Винглинский помял виски.
– Знаешь, такая дичь все это, что хоть верь. Капустин спрятал пустую фляжку в карман.
– Еще совсем немного – и начнешь. Твой статус главного финансового стержня сохраняется, ну, естественно, «там», на Восточном побережье, мы получаем очень толстый денежный кран. Так вот, твое положение в схеме почти прежнее, только не вшивых, подпольных профессоров будем мы продвигать в человеки, а бывших вице-премьеров. А ведь он не сразу согласился. Кому рассказать!.. Уговаривать пришлось, умные исторические факты цитировать. Но теперь все, конь бьет копытом.
В стекло осторожно постучались. Официанточка. Наконец собралась со своими рюмочками, просто стрела, а не подавальщица.
– Несите, несите, милая. Ставьте сюда, прямо на парапет. Не упадет. А упадет – и черт с ним. Дальше мы сами.
Капустин наполнил рюмки.
– Давай выпьем за начало нового нашего предприятия, крупнее которого у нас ведь может уже и не быть в жизни. Всегда на этом месте пьянки начинаю философствовать.
Они выпили. На лицах выразилась разная степень удовольствия.
– Ты по-прежнему главбух нашей фирмы, я по-прежнему начальник службы безопасности. Просто фирма налилась соком – и еще будет наливаться.
– Но Нину убирать все равно придется. Капустин сразу посерьезнел.
– Ты, наверное, оговорился, товарищ. Не убирать, а переводить.
– Ты прав, я оговорился, товарищ.

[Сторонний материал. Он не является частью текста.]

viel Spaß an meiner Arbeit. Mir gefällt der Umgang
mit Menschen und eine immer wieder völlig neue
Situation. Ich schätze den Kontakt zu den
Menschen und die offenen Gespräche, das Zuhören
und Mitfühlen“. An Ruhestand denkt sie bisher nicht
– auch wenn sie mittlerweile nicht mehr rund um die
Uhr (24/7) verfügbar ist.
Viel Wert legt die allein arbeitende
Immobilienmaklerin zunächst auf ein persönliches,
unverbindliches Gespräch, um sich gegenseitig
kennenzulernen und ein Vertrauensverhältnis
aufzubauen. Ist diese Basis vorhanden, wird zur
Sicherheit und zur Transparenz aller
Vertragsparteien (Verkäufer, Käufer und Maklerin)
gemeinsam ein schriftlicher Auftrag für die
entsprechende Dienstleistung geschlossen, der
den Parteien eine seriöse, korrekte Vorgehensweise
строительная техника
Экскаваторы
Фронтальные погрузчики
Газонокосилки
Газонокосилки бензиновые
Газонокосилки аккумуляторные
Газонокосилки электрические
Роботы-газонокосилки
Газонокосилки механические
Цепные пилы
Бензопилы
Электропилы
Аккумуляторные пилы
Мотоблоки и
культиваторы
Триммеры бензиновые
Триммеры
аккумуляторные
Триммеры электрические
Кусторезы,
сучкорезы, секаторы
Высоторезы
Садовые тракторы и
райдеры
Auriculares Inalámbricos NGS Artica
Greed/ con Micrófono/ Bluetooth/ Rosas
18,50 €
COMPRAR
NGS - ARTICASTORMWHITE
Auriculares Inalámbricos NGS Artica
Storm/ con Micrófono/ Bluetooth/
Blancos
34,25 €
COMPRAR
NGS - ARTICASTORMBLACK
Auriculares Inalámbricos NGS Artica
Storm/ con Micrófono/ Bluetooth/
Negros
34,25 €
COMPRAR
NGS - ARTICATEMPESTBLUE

Переведи ее куда-нибудь к себе. Я приплачивать буду.
Капустин немного поиграл бровями. Винглинский продолжал:
– Только не говори, что теперь, после того как ее папа начал расти, это будет сделать намного труднее.
Начальник службы безопасности кивнул:
– Труднее. Но для тебя сделаю. Только уговор – помнить потребленную доброту!
Зазвонил телефон в кармане Винглинского. По мере выслушивания сообщения его лицо искажалось все более отвратительной гримасой.
– Знаешь что, Либава, лечи здоровье, и ничего не будет казаться. Все!
По физиономии Капустина было видно, что ему очень интересно, о чем там шла речь.
– Либава утверждает, вернее, говорит, что у него такое чувство, будто Нину похитили.
Капустин хмыкнул:
– Она же нашлась, ты сказал. Винглинский снова потер виски.
– Пропала, нашлась, то есть позвонила, что нашлась, а теперь Либава говорит – ее опять нет. Чепуха и путаница. Когда я во всем этом разберусь, кто-то мне ответит и за чепуху, и за путаницу.